Public Service Career
Carter served as the county administrator for Bamberg County, S.C. in 1977. Following a distinguished 10-year career in academics, Carter was selected as the senior executive assistant to South Carolina Governor Carroll Campbell, where he served as a principal policy advisor on governmental finance and grants, higher education, public safety, and local government. From 1991-1999, Carter served as executive director of the South Carolina Budget Control Board (now the Department of Administration), where he coordinated the activities of the 1,500 employees of the board and provided oversight to a vast array of government functions. Carter served as chief of staff to South Carolina Governor Mark Sanford in 2003, acting as the primary advisor and coordinator of the 14 gubernatorial cabinet departments during the inaugural year of Sanford's administration.
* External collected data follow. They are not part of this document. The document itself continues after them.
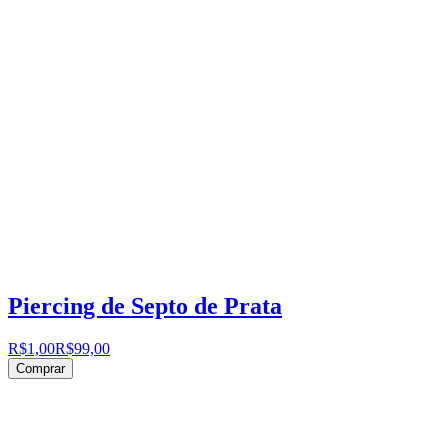
Piercing de Septo de Prata
R$1,00
R$99,00
Comprar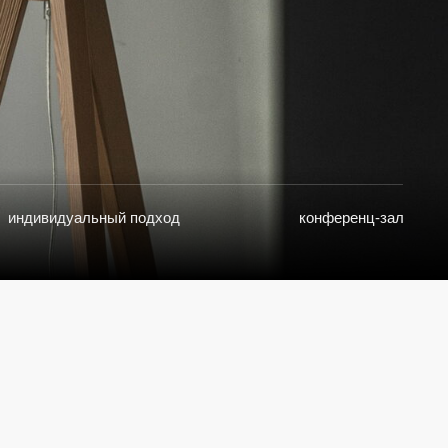
ый подход
конференц-зал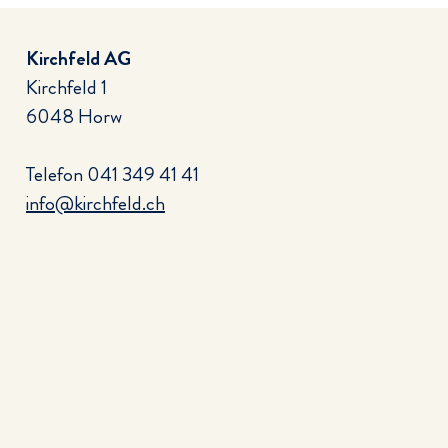
Kirchfeld AG
Kirchfeld 1
6048 Horw
Telefon
041 349 41 41
info@kirchfeld.ch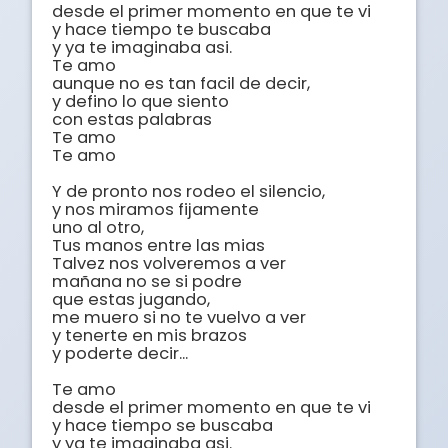
desde el primer momento en que te vi

y hace tiempo te buscaba

y ya te imaginaba asi.

Te amo

aunque no es tan facil de decir,

y defino lo que siento

con estas palabras

Te amo

Te amo

Y de pronto nos rodeo el silencio,

y nos miramos fijamente

uno al otro,

Tus manos entre las mias

Talvez nos volveremos a ver

mañana no se si podre

que estas jugando,

me muero si no te vuelvo a ver

y tenerte en mis brazos

y poderte decir...

Te amo

desde el primer momento en que te vi

y hace tiempo se buscaba

y ya te imaginaba asi.
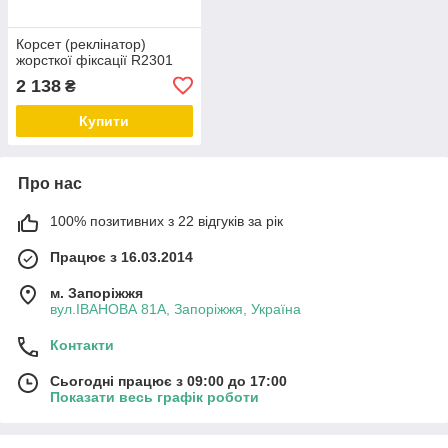
Корсет (реклінатор)
жорсткої фіксації R2301
2 138
₴
Купити
Про нас
100% позитивних з 22 відгуків за рік
Працює з 16.03.2014
м. Запоріжжя
вул.ІВАНОВА 81А, Запоріжжя, Україна
Контакти
Сьогодні працює з 09:00 до 17:00
Показати весь графік роботи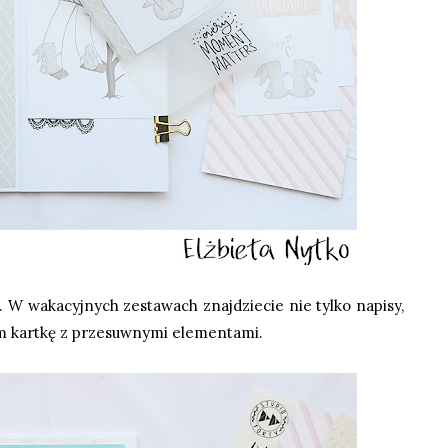
. W wakacyjnych zestawach znajdziecie nie tylko napisy,
am kartkę z przesuwnymi elementami.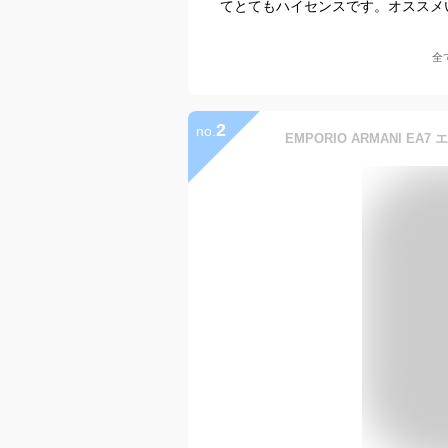
てとてもハイセンスです。オススメ
全
2
no.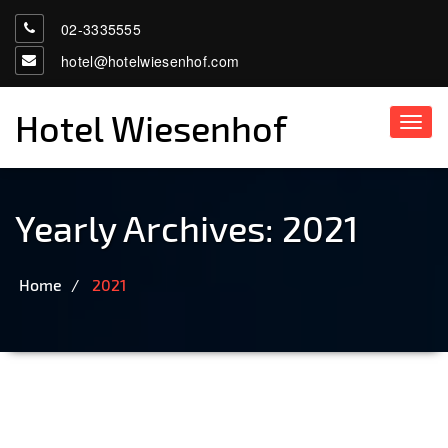
02-3335555
hotel@hotelwiesenhof.com
Hotel Wiesenhof
Toggl
navig
Yearly Archives: 2021
Home
2021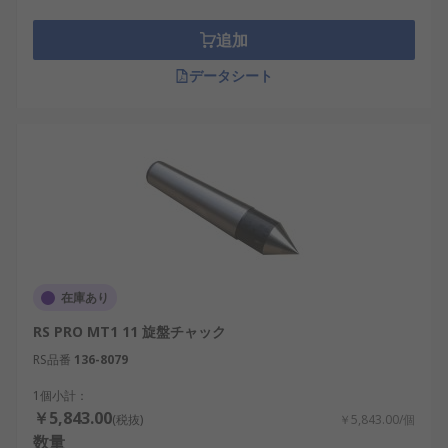
追加
データシート
在庫あり
RS PRO MT1 11 旋盤チャック
RS品番
136-8079
1個小計：
￥5,843.00
(税抜)
￥5,843.00/個
数量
At Francis Marion University
Carter is the longest-serving president in the history of Francis Marion University. His tenure has been marked by vastly improved shared governance at the university, dramatic increases in fundraising and fiscal stability, warm relations with local government and civic organizations, and ongoing growth in the university's academic offerings. Carter has presided over the construction of 13 new buildings including the award-winning FMU Performing Arts Center in downtown Florence and has guided the development of new programs in Nursing, Engineering, the Health Sciences and more. He was inducted into Omicron Delta Kappa as a faculty/staff initiate in 2009. In August 2018, FMU's Board of Trustees extended Carter's contract through 2023.

Civic Involvement
During his multi-faceted career, Carter has been appointed to numerous public and private boards, committees and task forces. Highlights include: Winthrop College Board of Trustees (1988-1993),Joint Legislative Study Committee on State Employee Merit Pay, S.C. General Assembly (1988-
1989), State of South Carolina Hurricane Hugo Relief Fund (1989-1990-Director), S.C. Economic Recovery Commission (1989-1990-secretary), S.C. Emergency Management Advisory Council (1990-1991-Chairman), Governor's School for the Arts and Humanities Steering Committee (1993),
Member, Legislative Task Force on S.C. Infrastructure Needs (1995-1996), South Carolina-Brandenburg, Germany Sister State Coordinating Committee (1993-1999-Chairman)
Co-Leader, Atlantic Council Delegation to Rheinland-Pfalz, Germany (1994-1999), Member, South Carolina Research Authority Board of Directors (1999–Present; Executive Committee
2017–Present),SCANA Advisory Board (2000-2012), S.C. Bar Association’s Commission for an Independent Judiciary (2001–Present), Presidential Appointee, Commission on White House Fellowships (2001-2004), Board of Trustees, Carolinas Hospital Systems (2003–Present), Greater Florence Chamber of Commerce (2011–12; 2016-17-Chairman),Board of Directors, South Carolina Institute of Medicine and Public Health (2012-2016-Chairman), Legislative Study Committee on Higher Education Efficiency and Effectiveness- University
Presidents’ Representative (2014-2015), Governor’s Medical Graduate Education Council (2015–Present-Chairman)

Awards
Recipient of the Donato Pugliese Award by the Southeast Conference on Public Administration for
enduring contributions "in furthering the art, process and science of administration"(1987), recipient of the South Carolina Governor's Order of the Palmetto (1991), recipient Doctor of Humane Letters Degree, College of Charleston (1992), recipient, Commanders Cross with Star Award, Order of St. Stanislas (1993), recipient S.C. Association of Regional Councils’ Public Official of the Year Award (1994), recipient Doctor of Humanities Degree, Lander University (1998), recipient University of Central Florida’s Distinguished Alumnus Award (1999), recipient, Doctor of Humane Letters Degree, The Citadel (2000), recipient South Carolina State Chamber of Commerce’s Public Servant of the Year Award (2003), recipient, South Carolina Humanities Council’s Governor’s Award in the Humanities (2004), recipient, University of South Carolina, College of Arts and Sciences’ Distinguished Graduate Alumnus
Award (2006).

Personal life
He and his wife, Folly, have two children, Luke and Bryan.